Excerpted data

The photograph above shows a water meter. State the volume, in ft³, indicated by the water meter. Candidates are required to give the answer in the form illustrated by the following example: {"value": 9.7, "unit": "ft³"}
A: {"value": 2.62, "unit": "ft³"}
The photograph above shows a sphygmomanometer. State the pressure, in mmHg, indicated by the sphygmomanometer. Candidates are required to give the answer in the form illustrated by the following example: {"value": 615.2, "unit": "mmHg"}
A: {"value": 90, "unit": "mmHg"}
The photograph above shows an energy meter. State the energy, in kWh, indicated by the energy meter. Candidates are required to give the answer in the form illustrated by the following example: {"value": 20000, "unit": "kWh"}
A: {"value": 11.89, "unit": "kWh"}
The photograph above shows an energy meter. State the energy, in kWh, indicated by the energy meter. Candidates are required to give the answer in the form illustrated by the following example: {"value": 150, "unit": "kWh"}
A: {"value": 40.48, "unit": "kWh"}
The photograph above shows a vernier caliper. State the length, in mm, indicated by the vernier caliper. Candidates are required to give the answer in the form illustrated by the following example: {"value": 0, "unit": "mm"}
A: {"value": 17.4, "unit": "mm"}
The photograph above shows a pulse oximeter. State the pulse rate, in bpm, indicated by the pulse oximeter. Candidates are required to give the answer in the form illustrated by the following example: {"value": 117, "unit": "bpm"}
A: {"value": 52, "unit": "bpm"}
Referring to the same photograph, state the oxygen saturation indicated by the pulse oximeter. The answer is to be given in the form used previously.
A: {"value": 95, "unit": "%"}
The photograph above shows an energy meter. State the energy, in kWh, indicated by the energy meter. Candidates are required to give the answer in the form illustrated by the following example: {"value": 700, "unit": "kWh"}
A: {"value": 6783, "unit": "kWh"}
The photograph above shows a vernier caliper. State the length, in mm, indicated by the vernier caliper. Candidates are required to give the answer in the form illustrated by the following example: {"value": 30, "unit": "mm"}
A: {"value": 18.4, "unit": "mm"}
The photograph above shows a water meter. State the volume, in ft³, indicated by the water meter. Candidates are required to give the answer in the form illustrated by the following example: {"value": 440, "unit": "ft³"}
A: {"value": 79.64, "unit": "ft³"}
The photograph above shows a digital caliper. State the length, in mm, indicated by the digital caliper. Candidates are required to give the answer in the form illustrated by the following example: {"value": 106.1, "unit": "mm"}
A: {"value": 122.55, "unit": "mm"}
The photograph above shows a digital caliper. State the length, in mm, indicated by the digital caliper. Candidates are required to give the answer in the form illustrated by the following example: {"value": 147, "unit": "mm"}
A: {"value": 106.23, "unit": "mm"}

Description of the task
Locate each line in the data above that contains the string "mmHg", with uppercase and lowercase letters treated as different, and copy every such line.

Result for this exercise
The photograph above shows a sphygmomanometer. State the pressure, in mmHg, indicated by the sphygmomanometer. Candidates are required to give the answer in the form illustrated by the following example: {"value": 615.2, "unit": "mmHg"}
A: {"value": 90, "unit": "mmHg"}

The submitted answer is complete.